I want to find geometric average of data and performance does matters.
Which one should I pick between
Keep multiplication over single variable and take Nth-root at the end of calculation
X = MUL(x[i])^(1/N)
Thus, O(N) x Multiplication Complexity + O(1) x Nth-root
Use logarithm
X = e ^ { 1/N * SUM(log(x[i])) }
Thus, O(N) x Logarithm Complexity + O(1) x Nth-division + O(1) Exponential
Specialized algorithm for geometric average. Please tell me if there is.
I thought I would try to benchmark this and get a comparison, here is my attempt.
Comparing was difficult since the list of numbers needed to be large enough to make timing it reasonable, so N is large. In my test N = 50,000,000 elements.
However, multiplying lots of numbers together which are greater than 1 overflows the double storing the product.

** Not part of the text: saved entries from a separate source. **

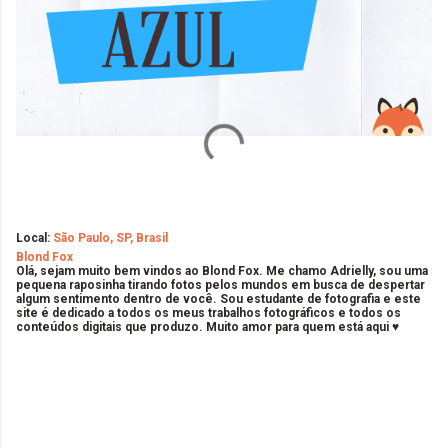
Local:
São Paulo, SP, Brasil
Blond Fox
Olá, sejam muito bem vindos ao Blond Fox. Me chamo Adrielly, sou uma
pequena raposinha tirando fotos pelos mundos em busca de despertar
algum sentimento dentro de você. Sou estudante de fotografia e este
site é dedicado a todos os meus trabalhos fotográficos e todos os
conteúdos digitais que produzo. Muito amor para quem está aqui ♥
C
o
m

But multiplying together numbers less than 1 gives a total product which is very small, and dividing by the number of elements gives zero.
Just a couple more things: Make sure none of your elements are zero, and the Log approach doesn't work for negative elements.
(The multiply would work without overflow if C# had a BigDecimal class with an Nth root function.)
Anyway, in my code each element is between 1 and 1.00001
On the other hand, the log approach had no problems with overflows, or underflows.
Here's the code:
class Program
{
static void Main(string[] args)
{
Console.WriteLine("Starting...");
Console.WriteLine("");
Stopwatch watch1 = new Stopwatch();
Stopwatch watch2 = new Stopwatch();
List<double> list = getList();
double prod = 1;
double mean1 = -1;
for (int c = 0; c < 2; c++)
{
watch1.Reset();
watch1.Start();
prod = 1;
foreach (double d in list)
{
prod *= d;
}
mean1 = Math.Pow(prod, 1.0 / (double)list.Count);
watch1.Stop();
}
double mean2 = -1;
for (int c = 0; c < 2; c++)
{
watch2.Reset();
watch2.Start();
double sum = 0;
foreach (double d in list)
{
double logged = Math.Log(d, 2);
sum += logged;
}
sum *= 1.0 / (double)list.Count;
mean2 = Math.Pow(2.0, sum);
watch2.Stop();
}
Console.WriteLine("First way gave: " + mean1);
Console.WriteLine("Other way gave: " + mean2);
Console.WriteLine("First way took: " + watch1.ElapsedMilliseconds + " milliseconds.");
Console.WriteLine("Other way took: " + watch2.ElapsedMilliseconds + " milliseconds.");
Console.WriteLine("");
Console.WriteLine("Press enter to exit");
Console.ReadLine();
}
private static List<double> getList()
{
List<double> result = new List<double>();
Random rand = new Random();
for (int i = 0; i < 50000000; i++)
{
result.Add( rand.NextDouble() / 100000.0 + 1);
}
return result;
}
}
My computer output describes that both geometric means are the same, but that:
Multiply way took: 466 milliseconds
Logarithm way took: 3245 milliseconds
So, the multiply appears to be faster.
But multiply is very problematic with overflow and underflow, so I would recommend the Log approach, unless you can guarantee the product won't overflow and that the product won't get too close to zero.